Defendant's pension is a defined benefit plan for which the benefit will be determined on the date of defendant's retirement. Plaintiff's share, subject to the coverture fraction, will be calculated on the same date. Marx v. Marx, 265 N.J. Super. 418, 627 A.2d 691 (Ch.Div. 1993). The marital portion of a federal pension is distributed by way of a Court Order Approved for Processing (COAP) which must be drafted in accordance with the Code of Federal Regulations. Social security benefits are not ordinarily subject to equitable distribution. Hipsley v. Hipsley, 161 N.J. Super. 119, 390 A.2d 1220 (Ch.Div. 1978). Defendant argues, however, that because he is not entitled to receive social security under his federal pension, plaintiff's share of his pension should be offset for 50% of plaintiff's social security benefit. Moreover, defendant seeks to have plaintiff's social security benefit offset against his pension immediately upon his retirement. There are two questions to be determined here: whether defendant is entitled to an offset for plaintiff's social security and, assuming he is, whether an immediate offset is fair and equitable under the circumstances. Our research indicates there is no New Jersey case law addressing this issue. We look to other states for guidance.

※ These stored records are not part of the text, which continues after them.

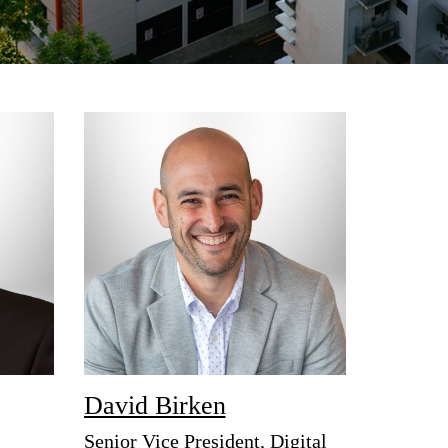
David Birken
Senior Vice President, Digital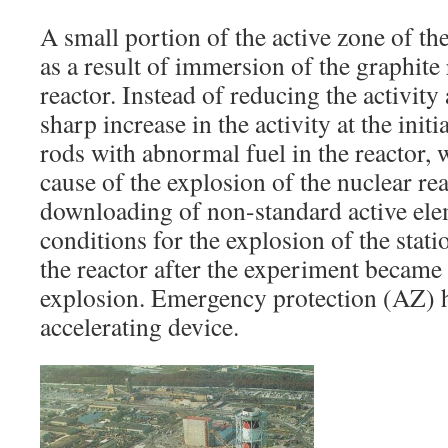
A small portion of the active zone of th
as a result of immersion of the graphite 
reactor. Instead of reducing the activity
sharp increase in the activity at the init
rods with abnormal fuel in the reactor, 
cause of the explosion of the nuclear reac
downloading of non-standard active ele
conditions for the explosion of the stati
the reactor after the experiment became t
explosion. Emergency protection (AZ) 
accelerating device.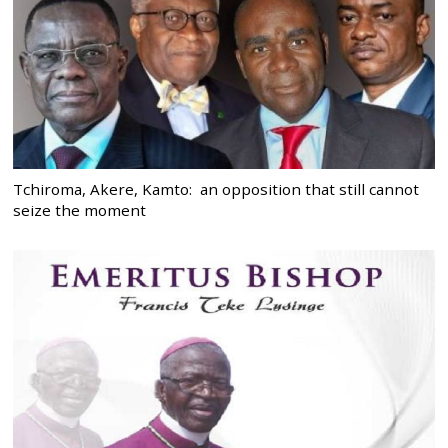
Tchiroma, Akere, Kamto: an opposition that still cannot
seize the moment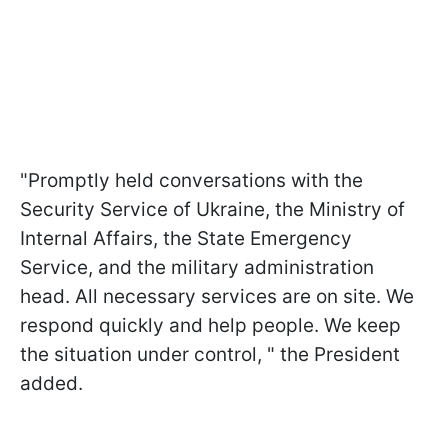
"Promptly held conversations with the
Security Service of Ukraine, the Ministry of
Internal Affairs, the State Emergency
Service, and the military administration
head. All necessary services are on site. We
respond quickly and help people. We keep
the situation under control, " the President
added.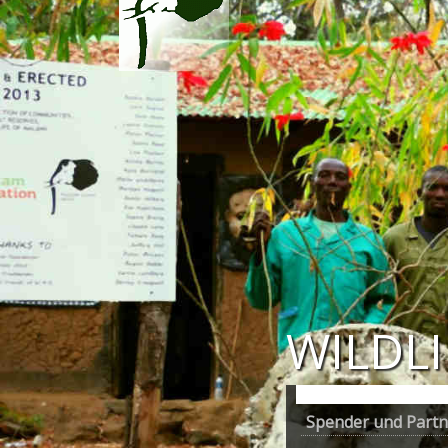
WILDL
Spender und Partne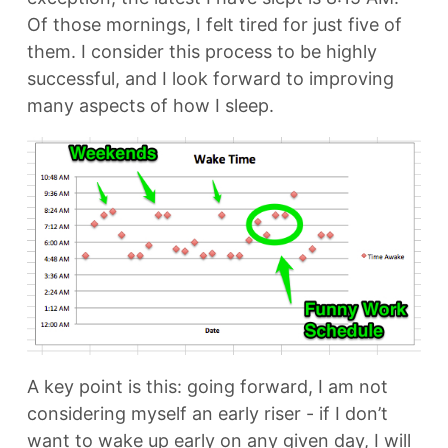
Of those mornings, I felt tired for just five of
them. I consider this process to be highly
successful, and I look forward to improving
many aspects of how I sleep.
A key point is this: going forward, I am not
considering myself an early riser - if I don’t
want to wake up early on any given day, I will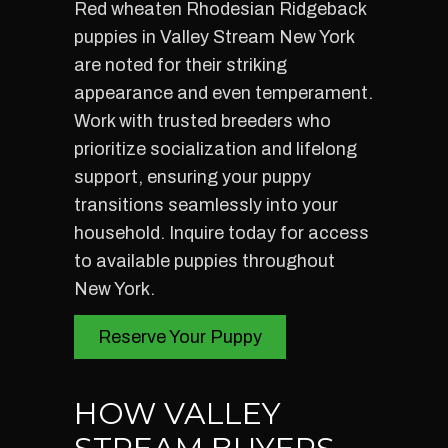
Red wheaten Rhodesian Ridgeback
puppies in Valley Stream New York
are noted for their striking
appearance and even temperament.
Work with trusted breeders who
prioritize socialization and lifelong
support, ensuring your puppy
transitions seamlessly into your
household. Inquire today for access
to available puppies throughout
New York.
Reserve Your Puppy
HOW VALLEY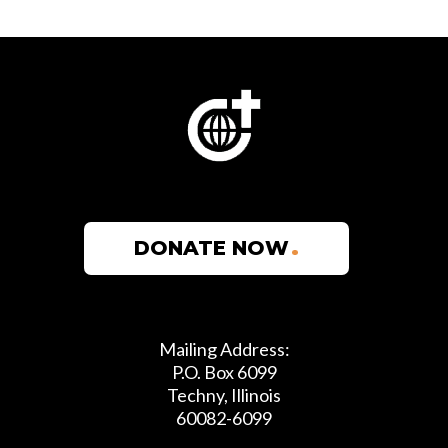
300+
SCHOOLS
149
DONATE NOW
YEARS
Mailing Address:
79
P.O. Box 6099
Techny, Illinois
60082-6099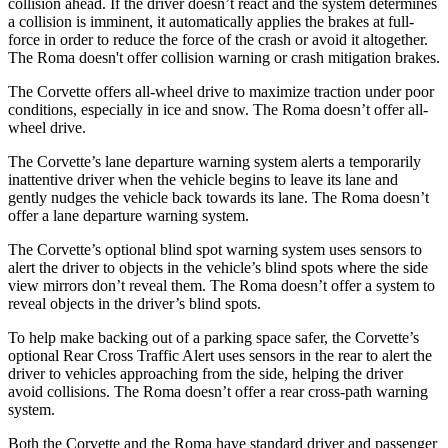
collision ahead. If the driver doesn’t react and the system determines
a collision is imminent, it automatically applies the brakes at full-
force in order to reduce the force of the crash or avoid it altogether.
The Roma doesn't offer collision warning or crash mitigation brakes.
The Corvette offers all-wheel drive to maximize traction under poor
conditions, especially in ice and snow. The Roma doesn’t offer all-
wheel drive.
The Corvette’s lane departure warning system alerts a temporarily
inattentive driver when the vehicle begins to leave its lane and
gently nudges the vehicle back towards its lane. The Roma doesn’t
offer a lane departure warning system.
The Corvette’s optional blind spot warning system uses sensors to
alert the driver to objects in the vehicle’s blind spots where the side
view mirrors don’t reveal them. The Roma doesn’t offer a system to
reveal objects in the driver’s blind spots.
To help make backing out of a parking space safer, the Corvette’s
optional Rear Cross Traffic Alert uses sensors in the rear to alert the
driver to vehicles approaching from the side, helping the driver
avoid collisions. The Roma doesn’t offer a rear cross-path warning
system.
Both the Corvette and the Roma have standard driver and passenger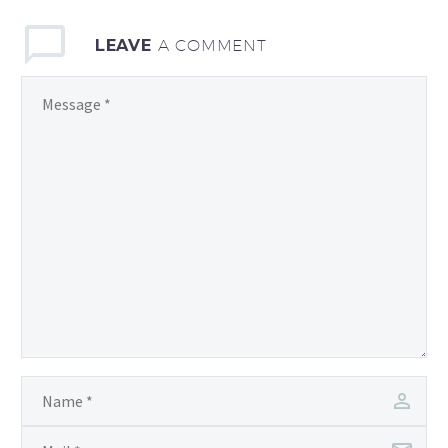
LEAVE
A COMMENT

*305 In Smith v. Smith, 91 Ohio App.3d 248, 632 N.E.2d 555, 560 (1993), the Ohio Court of Appeals determined that social security benefits should be offset against a public employee's pension:

Social security, while not a divisible marital asset, must be considered when equitably allocating pension benefits. This is particularly important in the division of a PERS [Public Employment Retirement System] account. For, in general, participation in PERS exempts an employee from taxes imposed by the Federal Insurance Contributions Act ... and the Social Security Act.... While a public employee is not subject to social security taxes, neither does a public employee build credit in the social security program during his tenure in exempt public service. .. . Under the circumstances, an equitable distribution of pension benefits can be accomplished by offsetting plaintiff's potential social security monthly benefit against defendant's potential PERS monthly benefit and equitably apportioning the balance of the PERS monthly benefit between the parties.

The Ohio Appeals Court further stated:

... It is improper directly to offset the present value of one party's pension benefit by the present day value of the opposing party's social security benefits.... The appropriate method to consider the impact of social security benefits is to determine the monthly benefit the social security recipient will receive upon retirement. [emphasis added].

Id.

In Cornbleth v. Cornbleth, 580 A.2d 369, 397 Pa.Super. 421 (1990), the Pennsylvania Superior Court held that a portion of a public employee's pension should be excluded from the marital estate because of nonparticipation in social security. The excluded portion served to offset the receipt of social security benefits by the other party. That court held:

... it will be necessary to compute the present value of a Social Security benefit had the [public employee] been participating in the Social Security system. This present value should then be deducted from the present value of the [public] pension at which time a figure for the marital portion of the pension could be derived and included in the marital estate for distribution purposes. This process should result in equating, as near as possible, the two classes of individuals for equitable distribution purposes.

580 A.2d at 372.

In Cornbleth, the Pennsylvania court utilized present values because the parties had comparable pensions which could be offset for present, rather than deferred, distribution.

*306 Defendant's nonparticipation in social security enabled the parties to enjoy a greater disposable income during the marriage. Moreover, Mr. Troyan indicated that defendant will receive a substantially greater pension benefit to compensate for his lack of social security. The larger benefit will also be enjoyed by both parties because they will share it equally, subject to the coverture fraction. When plaintiff retires, however, she will have the additional advantage of social security.